There have been reports in the media about the growth in ophthalmology services delivered via independent sector providers (ISPs), specifically cataract surgery. The associated costs attached to this increase in activity, especially in financially constrained times, has attracted the attention of ICBs. However, we believe it is important to draw a distinction between these challenges and the services delivered by primary eye care. In particular, this applies to IAPs against minor and urgent eye care services.
Minor and urgent eye care services are designed to:
- Divert avoidable demand away from A&E departments, which are frequently operating beyond safe capacity
- Reduce pressure on GP appointments by ensuring patients with eye symptoms are assessed by the most appropriate clinician
- Prevent escalation of eye conditions that would otherwise require hospital ophthalmology intervention.
Activity within these services naturally fluctuates with clinical need. Attempts to restrict volume through IAPs risk sending patients back to overstretched acute and primary medical services – creating a false economy and contributing to system inefficiency.
Some have suggested that low level eye presentations could be absorbed by pharmacy or selfcare. However, pharmacy colleagues do not have access to the specialist diagnostic equipment required for safe assessment of many eye conditions, including those that initially present with apparently “simple” symptoms. Optometry practices, equipped with slit lamps, imaging and clinical expertise, are essential to safe triage and assessment.
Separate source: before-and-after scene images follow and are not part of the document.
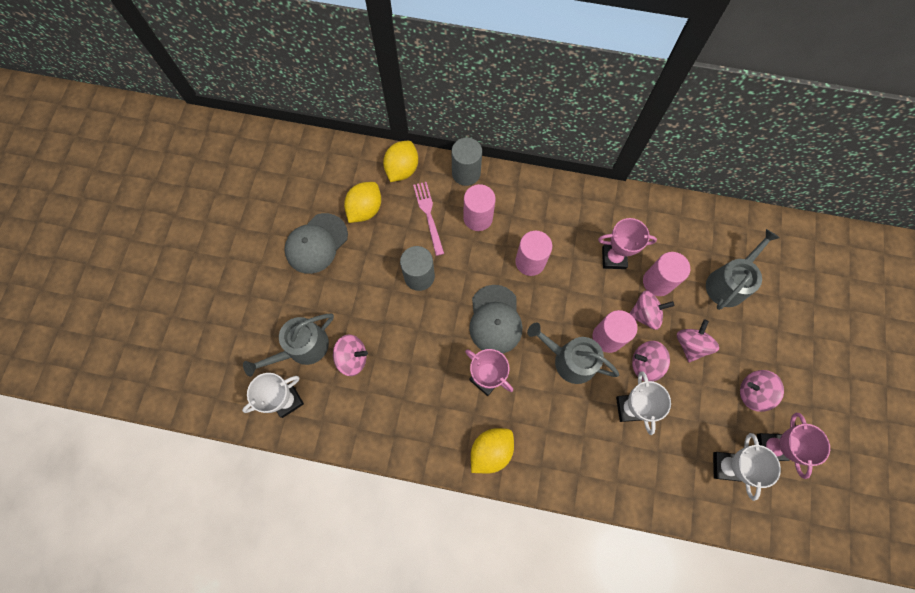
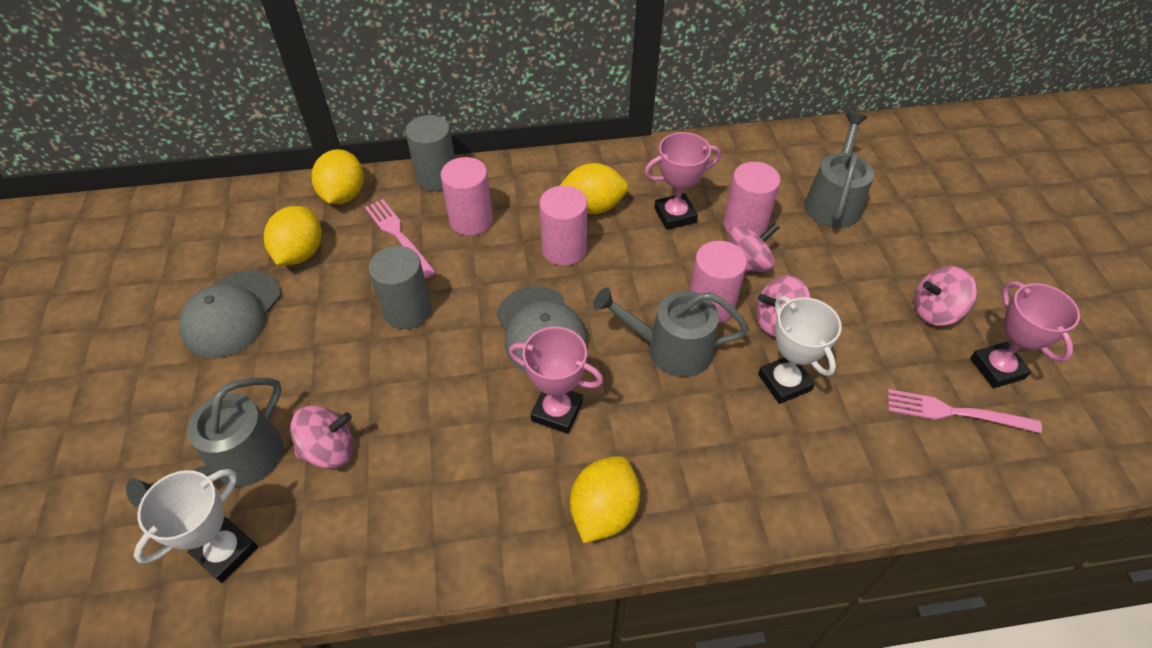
camera: 20 degrees left, 20 degrees down
(561, 232) = (592, 207): none -> yellow lemon
(690, 345) = (824, 281): pink spinning top -> none
(726, 466) = (955, 412): white trophy -> pink fork

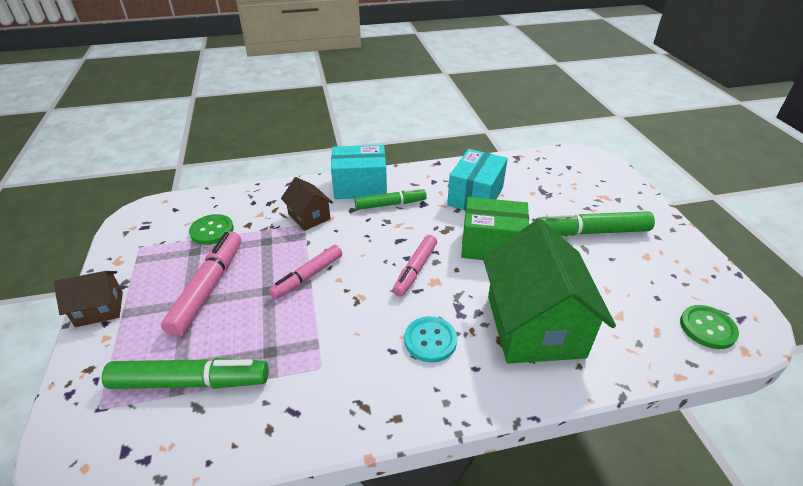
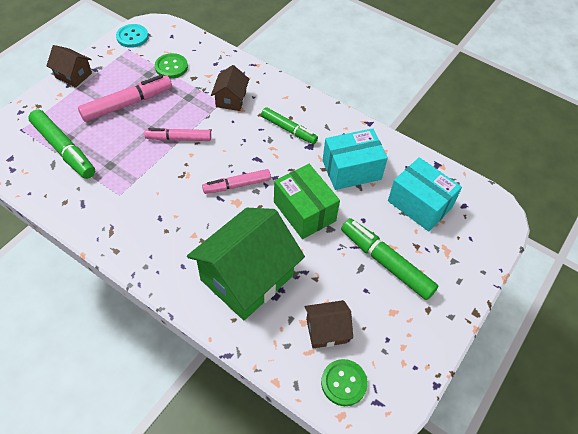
camera: 45 degrees right, 15 degrees up
(360, 186) = (290, 101): turquoise box -> turquoise box (419, 204)
(430, 340) = (184, 231): turquoise button -> turquoise button (132, 37)
(639, 306) = (326, 330): none -> brown house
In addition, in this debate all too often cost and value are used interchangeably – but in our view, while they are related, they are different. We know patients value safe and efficient access to the clinical expertise found within primary eye care. This value means, for example, that elderly or vulnerable adults are provided with reassurance and advice on how to manage an eye condition. While, in empirical terms, that condition may not have been sight threatening, the value of seeing an expert clinician has health and social benefits for the patient.
We believe that minor and urgent eye condition services must be formally excluded from the use of IAPs. This is essential to prevent unintended restrictions on access and safeguard system flow, and we ask DHSC and NHS England to provide explicit national guidance requiring ICBs to exempt these services. Clear national instruction is essential to prevent inconsistent local interpretation and to protect the ability of primary eye care to reduce pressure on GPs and A&E.
Our recommendations
We are calling for clear national action to prevent inappropriate use of IAPs in primary eye care:
1. DHSC and NHS England must issue explicit national guidanceGuidance should require ICBs to exclude minor and urgent eye condition services from IAPs and Activity Management Plans, recognising their role in system flow and urgent care diversion.
2. Protect equitable access to primary eye care
Any activity‑management mechanism that risks restricting access must be avoided. National guidance must ensure consistency across England and prevent variation based on local interpretation.
3. Recognise the unique clinical value of primary eye care
NHS England should formally acknowledge that enhanced primary eye care services provide essential urgent and preventive care, supporting hospital ophthalmology, GPs and A&E.
4. Commissioning frameworks must reflect clinical reality
Commissioners should be supported to use commissioning models that enable, rather than restrict, the contribution of optometry to urgent and unplanned care.